So the Hak5 folks have produced complete hash tables for the LM version of the password hash used by Windows and the tables are good for all valid characters that can be used in an LM password for the 1-7 password length. The “1-7 characters” part might make it sound like your hash is safe if its of a password that is 11 characters long, BUT (as you may or may not know) you only need 1-7 length tables to crack 1-14 character length LM password hashes because of errm . . . well . . . a weakness in the way the LM hash is computed that allows one to attack the hash by breaking it into its two 7 character chunks . . . (each chunk covering up to 7 characters). So I beileve that you can actually use a 1-7 character set of talbes to attack the two halves of the password hash and derive a full 14 character password.

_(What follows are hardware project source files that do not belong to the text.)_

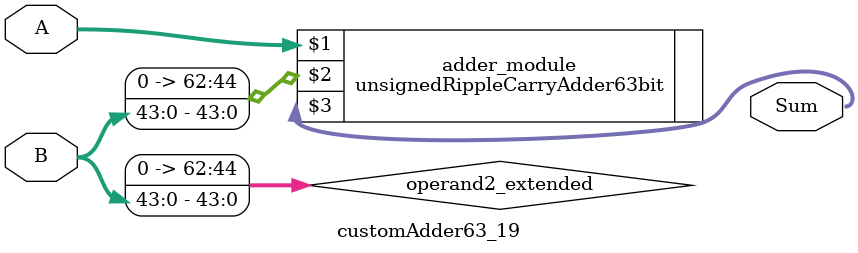
<source format=v>
module customAdder63_19(
                        input [62 : 0] A,
                        input [43 : 0] B,
                        
                        output [63 : 0] Sum
                );

        wire [62 : 0] operand2_extended;
        
        assign operand2_extended =  {19'b0, B};
        
        unsignedRippleCarryAdder63bit adder_module(
            A,
            operand2_extended,
            Sum
        );
        
        endmodule
        
</source>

So is this “big news”? Well . . . not really . . . and sort of. 🙂 Pre-computed hash tables for various types of hashes have been available both as a web service and for sale on DVD’s for quite some time from places like this. You have to obviously pay to play with those hash tables and they are largely incomplete (for the NT hashes) . . . but the complete LM hash rainbow table has been available for sale for a while but this is the first one I’ve seen that is both complete and free – so in that sense – its somewhat newsworthy on a slow news week. 🙂
Do folks really need another reason to disable the storage of the LM hash these days?